Exercise requirements:
The stretch from the line with "(IHC) histopathology image" through the line with "staining is identified" in the records below: write it out exactly, and nothing else.

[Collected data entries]
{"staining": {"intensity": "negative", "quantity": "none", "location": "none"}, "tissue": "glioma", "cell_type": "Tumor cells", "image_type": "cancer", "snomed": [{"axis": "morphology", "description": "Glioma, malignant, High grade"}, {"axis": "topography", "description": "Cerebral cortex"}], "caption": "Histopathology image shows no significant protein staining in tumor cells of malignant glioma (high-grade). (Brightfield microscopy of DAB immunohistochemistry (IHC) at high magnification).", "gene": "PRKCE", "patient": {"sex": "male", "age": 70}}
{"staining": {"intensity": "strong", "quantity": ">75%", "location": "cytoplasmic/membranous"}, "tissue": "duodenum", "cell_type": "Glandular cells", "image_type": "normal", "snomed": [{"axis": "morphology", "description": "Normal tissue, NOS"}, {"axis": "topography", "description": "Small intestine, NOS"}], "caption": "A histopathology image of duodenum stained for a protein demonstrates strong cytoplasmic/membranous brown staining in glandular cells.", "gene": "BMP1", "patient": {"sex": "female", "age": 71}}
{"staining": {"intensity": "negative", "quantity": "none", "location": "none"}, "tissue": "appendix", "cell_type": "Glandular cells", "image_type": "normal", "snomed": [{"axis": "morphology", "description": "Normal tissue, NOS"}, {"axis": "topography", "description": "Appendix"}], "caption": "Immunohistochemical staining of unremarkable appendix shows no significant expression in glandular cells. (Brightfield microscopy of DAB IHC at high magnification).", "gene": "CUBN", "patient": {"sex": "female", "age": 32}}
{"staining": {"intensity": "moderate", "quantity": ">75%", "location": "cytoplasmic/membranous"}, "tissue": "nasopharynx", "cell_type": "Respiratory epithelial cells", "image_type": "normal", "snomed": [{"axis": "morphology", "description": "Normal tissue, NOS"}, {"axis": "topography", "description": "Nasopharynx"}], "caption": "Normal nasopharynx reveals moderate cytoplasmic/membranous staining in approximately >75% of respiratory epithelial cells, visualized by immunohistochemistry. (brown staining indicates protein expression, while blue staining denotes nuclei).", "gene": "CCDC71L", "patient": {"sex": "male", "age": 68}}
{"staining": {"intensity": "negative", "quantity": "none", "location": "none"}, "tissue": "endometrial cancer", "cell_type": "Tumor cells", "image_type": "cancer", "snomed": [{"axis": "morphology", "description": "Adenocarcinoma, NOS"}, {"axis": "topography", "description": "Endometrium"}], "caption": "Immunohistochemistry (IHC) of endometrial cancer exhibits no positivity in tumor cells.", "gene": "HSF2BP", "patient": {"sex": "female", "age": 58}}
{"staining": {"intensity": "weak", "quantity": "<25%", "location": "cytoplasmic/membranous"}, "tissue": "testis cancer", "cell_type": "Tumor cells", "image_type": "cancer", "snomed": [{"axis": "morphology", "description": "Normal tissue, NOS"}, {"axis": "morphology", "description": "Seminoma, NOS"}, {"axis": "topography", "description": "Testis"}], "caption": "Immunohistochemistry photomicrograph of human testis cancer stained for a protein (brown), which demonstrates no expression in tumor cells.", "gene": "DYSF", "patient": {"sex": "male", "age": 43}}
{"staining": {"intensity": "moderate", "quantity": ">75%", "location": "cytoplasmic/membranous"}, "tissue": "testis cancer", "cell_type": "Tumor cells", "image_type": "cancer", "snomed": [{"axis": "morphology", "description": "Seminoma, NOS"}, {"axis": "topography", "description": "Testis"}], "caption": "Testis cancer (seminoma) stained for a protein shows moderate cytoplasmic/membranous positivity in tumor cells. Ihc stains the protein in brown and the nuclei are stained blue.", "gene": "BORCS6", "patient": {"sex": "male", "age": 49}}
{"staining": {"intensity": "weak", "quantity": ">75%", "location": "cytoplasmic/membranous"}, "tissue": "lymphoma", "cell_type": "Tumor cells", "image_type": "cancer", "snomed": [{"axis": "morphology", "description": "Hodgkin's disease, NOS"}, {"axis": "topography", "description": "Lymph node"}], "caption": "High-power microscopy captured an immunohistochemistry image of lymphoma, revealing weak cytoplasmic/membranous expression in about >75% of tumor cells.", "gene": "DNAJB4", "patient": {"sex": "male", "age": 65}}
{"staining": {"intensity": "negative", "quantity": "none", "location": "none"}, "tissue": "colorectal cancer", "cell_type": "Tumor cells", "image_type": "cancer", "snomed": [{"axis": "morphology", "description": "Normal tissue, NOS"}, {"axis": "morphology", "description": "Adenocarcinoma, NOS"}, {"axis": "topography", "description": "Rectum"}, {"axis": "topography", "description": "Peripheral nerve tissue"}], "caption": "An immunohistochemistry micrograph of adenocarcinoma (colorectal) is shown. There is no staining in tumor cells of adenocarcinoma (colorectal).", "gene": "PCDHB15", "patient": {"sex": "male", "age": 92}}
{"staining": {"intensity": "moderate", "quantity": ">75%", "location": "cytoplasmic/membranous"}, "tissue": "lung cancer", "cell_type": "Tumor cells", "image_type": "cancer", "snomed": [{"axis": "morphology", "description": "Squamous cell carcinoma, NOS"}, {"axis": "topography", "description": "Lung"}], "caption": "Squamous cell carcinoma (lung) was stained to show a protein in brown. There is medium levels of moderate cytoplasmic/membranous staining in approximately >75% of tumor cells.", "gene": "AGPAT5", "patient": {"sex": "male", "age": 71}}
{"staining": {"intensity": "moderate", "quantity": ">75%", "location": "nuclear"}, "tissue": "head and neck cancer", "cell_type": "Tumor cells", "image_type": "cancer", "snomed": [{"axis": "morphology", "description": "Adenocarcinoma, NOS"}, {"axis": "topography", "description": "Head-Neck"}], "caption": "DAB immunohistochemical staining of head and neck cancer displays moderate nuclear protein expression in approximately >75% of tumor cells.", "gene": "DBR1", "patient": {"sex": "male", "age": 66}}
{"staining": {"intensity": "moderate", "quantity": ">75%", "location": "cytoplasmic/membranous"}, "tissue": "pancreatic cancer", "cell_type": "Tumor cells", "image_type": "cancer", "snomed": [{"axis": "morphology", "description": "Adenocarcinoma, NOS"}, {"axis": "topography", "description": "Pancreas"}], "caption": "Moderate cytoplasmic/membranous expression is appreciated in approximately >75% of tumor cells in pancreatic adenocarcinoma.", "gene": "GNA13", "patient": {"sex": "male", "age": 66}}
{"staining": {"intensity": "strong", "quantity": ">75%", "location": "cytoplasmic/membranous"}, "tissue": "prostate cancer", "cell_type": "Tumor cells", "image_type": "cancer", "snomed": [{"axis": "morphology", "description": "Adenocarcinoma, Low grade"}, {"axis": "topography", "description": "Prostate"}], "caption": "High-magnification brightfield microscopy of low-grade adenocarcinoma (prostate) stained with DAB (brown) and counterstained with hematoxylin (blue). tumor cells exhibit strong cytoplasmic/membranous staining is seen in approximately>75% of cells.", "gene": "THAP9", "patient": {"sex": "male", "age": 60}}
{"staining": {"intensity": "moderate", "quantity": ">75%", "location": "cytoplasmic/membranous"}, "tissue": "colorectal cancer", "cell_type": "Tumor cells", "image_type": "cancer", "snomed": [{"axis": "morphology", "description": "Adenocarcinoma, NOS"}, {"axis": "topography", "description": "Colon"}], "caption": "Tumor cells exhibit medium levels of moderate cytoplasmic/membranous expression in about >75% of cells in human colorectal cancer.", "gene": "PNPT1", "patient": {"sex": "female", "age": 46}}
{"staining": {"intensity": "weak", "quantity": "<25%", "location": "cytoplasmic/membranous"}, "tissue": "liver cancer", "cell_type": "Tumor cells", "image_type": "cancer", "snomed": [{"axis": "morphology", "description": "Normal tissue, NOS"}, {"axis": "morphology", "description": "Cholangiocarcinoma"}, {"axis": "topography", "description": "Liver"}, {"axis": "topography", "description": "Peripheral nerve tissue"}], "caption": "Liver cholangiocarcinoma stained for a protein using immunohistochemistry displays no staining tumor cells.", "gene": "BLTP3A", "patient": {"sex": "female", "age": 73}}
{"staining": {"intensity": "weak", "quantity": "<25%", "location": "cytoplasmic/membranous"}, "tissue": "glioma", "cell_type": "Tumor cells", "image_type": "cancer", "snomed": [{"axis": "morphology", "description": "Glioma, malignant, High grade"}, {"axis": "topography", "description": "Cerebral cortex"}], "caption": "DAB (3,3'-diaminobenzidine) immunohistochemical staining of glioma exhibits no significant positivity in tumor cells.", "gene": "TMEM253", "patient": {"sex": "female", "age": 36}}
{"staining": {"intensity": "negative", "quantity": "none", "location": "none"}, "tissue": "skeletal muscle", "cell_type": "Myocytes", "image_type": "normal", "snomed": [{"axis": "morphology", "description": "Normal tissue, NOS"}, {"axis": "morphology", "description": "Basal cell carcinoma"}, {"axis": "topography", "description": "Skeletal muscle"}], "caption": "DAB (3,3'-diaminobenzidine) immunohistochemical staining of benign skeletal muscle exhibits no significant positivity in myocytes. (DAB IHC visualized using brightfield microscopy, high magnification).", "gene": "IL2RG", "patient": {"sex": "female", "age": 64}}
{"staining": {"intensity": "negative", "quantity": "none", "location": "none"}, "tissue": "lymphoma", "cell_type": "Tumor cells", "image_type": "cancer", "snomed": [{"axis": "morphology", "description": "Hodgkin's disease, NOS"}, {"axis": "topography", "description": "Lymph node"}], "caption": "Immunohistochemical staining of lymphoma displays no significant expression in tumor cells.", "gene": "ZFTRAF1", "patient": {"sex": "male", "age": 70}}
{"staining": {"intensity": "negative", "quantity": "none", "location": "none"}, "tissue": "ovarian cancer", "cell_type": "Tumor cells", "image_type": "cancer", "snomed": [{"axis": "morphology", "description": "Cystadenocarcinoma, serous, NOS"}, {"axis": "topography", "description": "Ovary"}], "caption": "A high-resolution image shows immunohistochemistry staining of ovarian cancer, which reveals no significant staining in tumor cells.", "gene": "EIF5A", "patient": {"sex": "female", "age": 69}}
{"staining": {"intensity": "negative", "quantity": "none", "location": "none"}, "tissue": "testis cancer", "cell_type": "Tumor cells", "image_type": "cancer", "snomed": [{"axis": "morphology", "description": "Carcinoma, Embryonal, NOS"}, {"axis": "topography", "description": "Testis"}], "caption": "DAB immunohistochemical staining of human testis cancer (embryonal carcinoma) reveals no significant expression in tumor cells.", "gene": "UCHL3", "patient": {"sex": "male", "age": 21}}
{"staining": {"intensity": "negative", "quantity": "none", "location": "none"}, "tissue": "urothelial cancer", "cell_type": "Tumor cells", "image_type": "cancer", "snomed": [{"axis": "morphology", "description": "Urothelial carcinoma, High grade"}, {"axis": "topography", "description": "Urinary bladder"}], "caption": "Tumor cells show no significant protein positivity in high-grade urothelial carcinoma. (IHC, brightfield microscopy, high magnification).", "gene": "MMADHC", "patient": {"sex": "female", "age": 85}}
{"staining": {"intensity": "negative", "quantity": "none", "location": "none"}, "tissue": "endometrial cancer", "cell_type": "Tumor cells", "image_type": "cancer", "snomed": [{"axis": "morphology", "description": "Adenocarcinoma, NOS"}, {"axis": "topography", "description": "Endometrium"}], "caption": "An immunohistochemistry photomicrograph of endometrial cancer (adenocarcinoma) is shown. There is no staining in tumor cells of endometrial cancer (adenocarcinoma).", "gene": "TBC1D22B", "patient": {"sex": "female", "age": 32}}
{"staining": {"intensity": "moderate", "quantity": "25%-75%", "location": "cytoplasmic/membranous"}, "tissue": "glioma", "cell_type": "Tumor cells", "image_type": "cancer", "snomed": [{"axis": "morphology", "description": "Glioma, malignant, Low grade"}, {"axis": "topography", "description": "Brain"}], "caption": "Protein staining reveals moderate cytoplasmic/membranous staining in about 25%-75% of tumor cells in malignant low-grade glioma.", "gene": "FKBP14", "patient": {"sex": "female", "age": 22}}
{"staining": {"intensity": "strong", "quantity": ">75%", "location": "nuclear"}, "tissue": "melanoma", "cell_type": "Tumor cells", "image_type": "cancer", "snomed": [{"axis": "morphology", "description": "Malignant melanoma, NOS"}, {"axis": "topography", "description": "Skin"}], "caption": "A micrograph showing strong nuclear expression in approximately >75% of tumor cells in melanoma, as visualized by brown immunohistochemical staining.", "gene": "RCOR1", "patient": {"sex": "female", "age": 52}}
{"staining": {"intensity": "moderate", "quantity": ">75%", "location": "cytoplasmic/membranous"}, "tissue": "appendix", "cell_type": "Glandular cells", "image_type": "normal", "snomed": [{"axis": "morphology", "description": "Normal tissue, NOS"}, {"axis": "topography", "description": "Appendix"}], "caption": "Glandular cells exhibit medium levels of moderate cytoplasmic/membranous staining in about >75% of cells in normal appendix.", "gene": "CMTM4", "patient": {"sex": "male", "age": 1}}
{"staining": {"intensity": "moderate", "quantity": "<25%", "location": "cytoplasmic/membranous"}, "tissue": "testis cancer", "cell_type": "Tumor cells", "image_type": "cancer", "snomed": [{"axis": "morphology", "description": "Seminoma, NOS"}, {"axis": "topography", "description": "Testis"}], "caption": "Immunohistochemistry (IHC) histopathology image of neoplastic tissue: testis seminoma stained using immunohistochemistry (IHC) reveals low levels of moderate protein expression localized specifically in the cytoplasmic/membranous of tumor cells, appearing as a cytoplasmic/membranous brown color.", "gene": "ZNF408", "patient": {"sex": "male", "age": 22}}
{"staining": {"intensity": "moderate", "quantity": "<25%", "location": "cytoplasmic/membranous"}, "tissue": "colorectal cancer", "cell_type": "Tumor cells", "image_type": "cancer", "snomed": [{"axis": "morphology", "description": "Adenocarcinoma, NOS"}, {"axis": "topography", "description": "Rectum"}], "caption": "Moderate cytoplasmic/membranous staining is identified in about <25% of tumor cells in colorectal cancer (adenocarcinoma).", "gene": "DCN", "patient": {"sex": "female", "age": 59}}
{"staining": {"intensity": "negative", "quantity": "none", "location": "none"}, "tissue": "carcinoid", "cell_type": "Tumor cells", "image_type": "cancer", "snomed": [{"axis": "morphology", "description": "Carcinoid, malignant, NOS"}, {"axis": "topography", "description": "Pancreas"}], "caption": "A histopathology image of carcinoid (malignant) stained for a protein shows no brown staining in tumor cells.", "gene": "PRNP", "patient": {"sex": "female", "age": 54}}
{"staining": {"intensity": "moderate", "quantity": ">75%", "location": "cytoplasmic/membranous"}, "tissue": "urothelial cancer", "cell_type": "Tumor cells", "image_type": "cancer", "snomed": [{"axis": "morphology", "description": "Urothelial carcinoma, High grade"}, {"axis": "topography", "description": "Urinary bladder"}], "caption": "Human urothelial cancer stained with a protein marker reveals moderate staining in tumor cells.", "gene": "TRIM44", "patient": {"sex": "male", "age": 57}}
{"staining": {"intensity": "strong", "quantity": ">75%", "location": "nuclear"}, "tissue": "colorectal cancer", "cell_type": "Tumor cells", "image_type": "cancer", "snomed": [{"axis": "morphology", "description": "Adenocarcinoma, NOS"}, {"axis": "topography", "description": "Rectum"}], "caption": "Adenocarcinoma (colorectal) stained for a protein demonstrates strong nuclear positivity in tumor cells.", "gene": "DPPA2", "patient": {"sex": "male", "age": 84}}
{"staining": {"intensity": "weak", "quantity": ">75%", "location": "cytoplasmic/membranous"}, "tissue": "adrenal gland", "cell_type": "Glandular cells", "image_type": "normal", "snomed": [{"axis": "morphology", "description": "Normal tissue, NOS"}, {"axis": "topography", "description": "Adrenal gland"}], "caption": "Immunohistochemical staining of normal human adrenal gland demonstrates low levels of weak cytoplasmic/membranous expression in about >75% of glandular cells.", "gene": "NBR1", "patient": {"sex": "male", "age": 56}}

Expected output:
{"staining": {"intensity": "moderate", "quantity": "<25%", "location": "cytoplasmic/membranous"}, "tissue": "testis cancer", "cell_type": "Tumor cells", "image_type": "cancer", "snomed": [{"axis": "morphology", "description": "Seminoma, NOS"}, {"axis": "topography", "description": "Testis"}], "caption": "Immunohistochemistry (IHC) histopathology image of neoplastic tissue: testis seminoma stained using immunohistochemistry (IHC) reveals low levels of moderate protein expression localized specifically in the cytoplasmic/membranous of tumor cells, appearing as a cytoplasmic/membranous brown color.", "gene": "ZNF408", "patient": {"sex": "male", "age": 22}}
{"staining": {"intensity": "moderate", "quantity": "<25%", "location": "cytoplasmic/membranous"}, "tissue": "colorectal cancer", "cell_type": "Tumor cells", "image_type": "cancer", "snomed": [{"axis": "morphology", "description": "Adenocarcinoma, NOS"}, {"axis": "topography", "description": "Rectum"}], "caption": "Moderate cytoplasmic/membranous staining is identified in about <25% of tumor cells in colorectal cancer (adenocarcinoma).", "gene": "DCN", "patient": {"sex": "female", "age": 59}}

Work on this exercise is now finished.